___ DATA PROVIDED ___

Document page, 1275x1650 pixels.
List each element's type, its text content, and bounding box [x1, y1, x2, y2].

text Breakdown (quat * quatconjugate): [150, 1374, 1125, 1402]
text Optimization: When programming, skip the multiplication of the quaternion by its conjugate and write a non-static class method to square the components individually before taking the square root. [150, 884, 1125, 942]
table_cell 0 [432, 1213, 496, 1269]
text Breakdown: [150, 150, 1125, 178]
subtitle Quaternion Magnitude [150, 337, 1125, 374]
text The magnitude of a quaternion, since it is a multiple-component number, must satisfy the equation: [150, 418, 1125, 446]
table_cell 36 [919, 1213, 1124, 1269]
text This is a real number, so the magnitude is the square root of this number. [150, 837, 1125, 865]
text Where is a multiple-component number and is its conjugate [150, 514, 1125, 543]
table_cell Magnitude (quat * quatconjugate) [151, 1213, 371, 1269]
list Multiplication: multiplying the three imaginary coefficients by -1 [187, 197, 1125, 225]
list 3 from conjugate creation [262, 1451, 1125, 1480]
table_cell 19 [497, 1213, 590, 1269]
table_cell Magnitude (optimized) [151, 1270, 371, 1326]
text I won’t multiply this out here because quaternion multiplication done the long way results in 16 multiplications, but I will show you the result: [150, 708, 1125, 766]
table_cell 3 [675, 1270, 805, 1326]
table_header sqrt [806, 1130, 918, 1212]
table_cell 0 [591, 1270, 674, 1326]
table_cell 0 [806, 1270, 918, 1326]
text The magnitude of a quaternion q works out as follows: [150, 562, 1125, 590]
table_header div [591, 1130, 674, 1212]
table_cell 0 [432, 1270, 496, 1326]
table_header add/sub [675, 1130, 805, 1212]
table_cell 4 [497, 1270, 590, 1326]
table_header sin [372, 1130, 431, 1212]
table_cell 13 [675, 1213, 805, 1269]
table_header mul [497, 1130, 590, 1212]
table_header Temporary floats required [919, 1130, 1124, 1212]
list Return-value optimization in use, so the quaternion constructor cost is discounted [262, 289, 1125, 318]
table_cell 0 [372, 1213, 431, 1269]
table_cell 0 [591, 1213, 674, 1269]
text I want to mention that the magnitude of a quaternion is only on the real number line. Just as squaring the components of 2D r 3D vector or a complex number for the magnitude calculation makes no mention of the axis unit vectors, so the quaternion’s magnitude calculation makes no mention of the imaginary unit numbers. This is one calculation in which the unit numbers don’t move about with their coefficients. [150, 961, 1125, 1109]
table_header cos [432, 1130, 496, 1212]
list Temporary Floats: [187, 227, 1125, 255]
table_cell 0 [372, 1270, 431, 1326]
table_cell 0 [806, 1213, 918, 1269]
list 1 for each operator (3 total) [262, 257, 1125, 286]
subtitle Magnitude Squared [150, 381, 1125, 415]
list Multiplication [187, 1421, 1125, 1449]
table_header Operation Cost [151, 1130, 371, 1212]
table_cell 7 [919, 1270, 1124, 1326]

___
___ DATA PROVIDED ___

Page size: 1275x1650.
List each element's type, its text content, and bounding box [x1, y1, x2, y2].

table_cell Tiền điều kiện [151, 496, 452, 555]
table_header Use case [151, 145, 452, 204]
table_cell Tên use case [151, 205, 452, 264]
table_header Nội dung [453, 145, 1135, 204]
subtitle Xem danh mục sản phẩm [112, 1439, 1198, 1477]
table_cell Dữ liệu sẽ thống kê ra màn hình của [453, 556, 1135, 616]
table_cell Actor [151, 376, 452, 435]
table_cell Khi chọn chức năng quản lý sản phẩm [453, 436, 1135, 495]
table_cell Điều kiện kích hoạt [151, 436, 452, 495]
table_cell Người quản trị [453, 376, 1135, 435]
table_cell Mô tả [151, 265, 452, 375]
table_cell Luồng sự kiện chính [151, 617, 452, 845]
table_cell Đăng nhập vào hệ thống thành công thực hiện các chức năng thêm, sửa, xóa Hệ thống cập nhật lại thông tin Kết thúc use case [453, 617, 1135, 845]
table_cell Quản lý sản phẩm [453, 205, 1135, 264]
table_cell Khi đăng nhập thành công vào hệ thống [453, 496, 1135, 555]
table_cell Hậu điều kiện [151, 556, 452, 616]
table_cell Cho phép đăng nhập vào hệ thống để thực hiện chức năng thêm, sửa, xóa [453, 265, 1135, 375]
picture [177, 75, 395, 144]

___
___ DATA PROVIDED ___

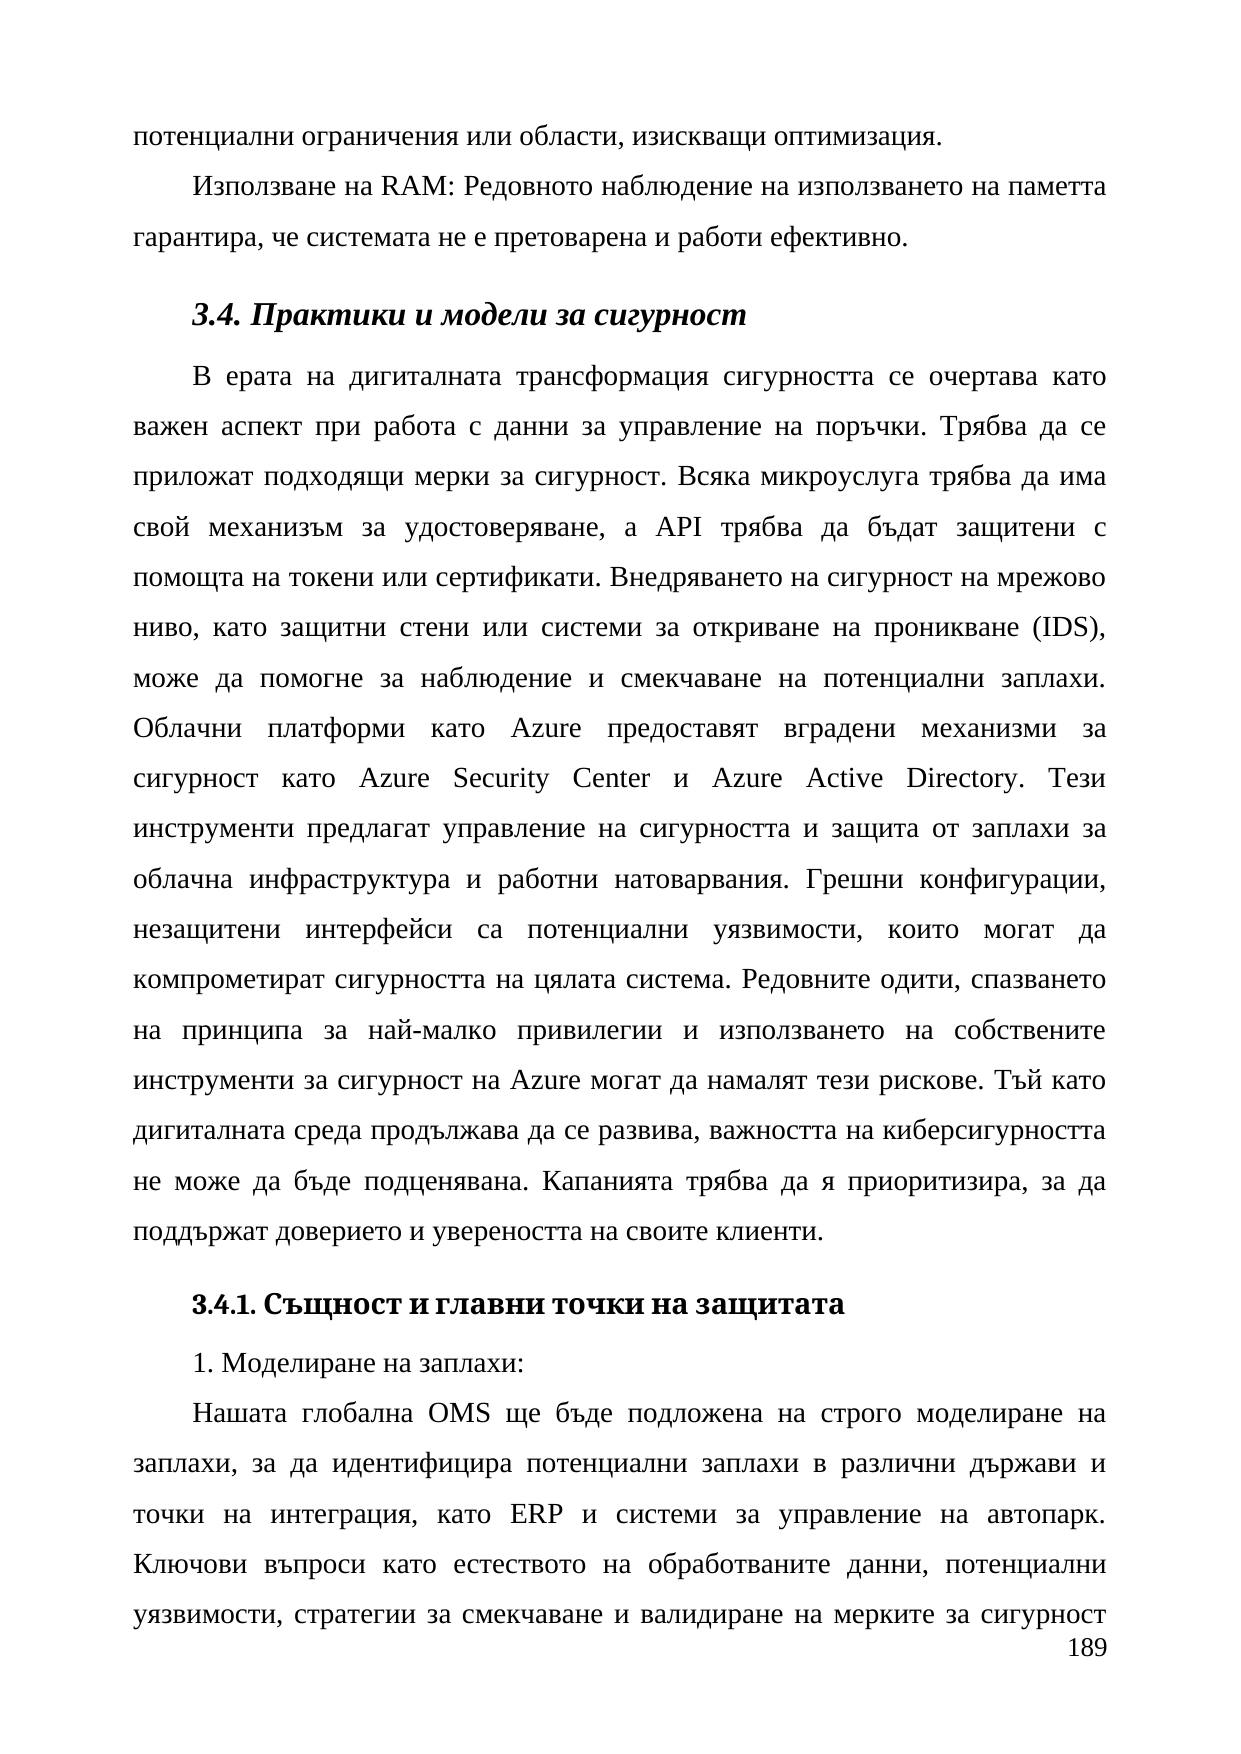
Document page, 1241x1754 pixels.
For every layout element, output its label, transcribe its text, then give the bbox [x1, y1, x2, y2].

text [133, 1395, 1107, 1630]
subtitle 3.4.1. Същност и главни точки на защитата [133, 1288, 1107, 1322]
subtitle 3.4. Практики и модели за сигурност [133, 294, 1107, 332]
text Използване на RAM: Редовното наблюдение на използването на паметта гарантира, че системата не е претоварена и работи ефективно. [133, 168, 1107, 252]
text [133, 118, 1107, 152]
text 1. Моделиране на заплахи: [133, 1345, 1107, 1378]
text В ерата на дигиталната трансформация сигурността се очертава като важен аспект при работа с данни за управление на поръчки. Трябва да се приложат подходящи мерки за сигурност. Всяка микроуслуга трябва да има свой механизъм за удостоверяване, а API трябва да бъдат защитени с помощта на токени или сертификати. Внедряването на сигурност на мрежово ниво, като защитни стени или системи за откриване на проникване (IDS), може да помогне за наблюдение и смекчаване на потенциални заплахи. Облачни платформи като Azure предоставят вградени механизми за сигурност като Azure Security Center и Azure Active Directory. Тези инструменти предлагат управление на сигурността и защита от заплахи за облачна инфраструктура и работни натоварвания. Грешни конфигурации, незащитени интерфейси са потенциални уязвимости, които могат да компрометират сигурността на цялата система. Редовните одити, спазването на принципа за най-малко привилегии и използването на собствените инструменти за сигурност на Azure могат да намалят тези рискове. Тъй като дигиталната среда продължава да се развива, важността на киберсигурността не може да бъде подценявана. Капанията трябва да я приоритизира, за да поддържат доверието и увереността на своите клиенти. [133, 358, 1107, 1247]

___

> [TRY IT]: Every line above that has the string "thành" needs to be copied.

> [EXERCISE SOLUTION]:
table_cell Đăng nhập vào hệ thống thành công thực hiện các chức năng thêm, sửa, xóa Hệ thống cập nhật lại thông tin Kết thúc use case [453, 617, 1135, 845]
table_cell Khi đăng nhập thành công vào hệ thống [453, 496, 1135, 555]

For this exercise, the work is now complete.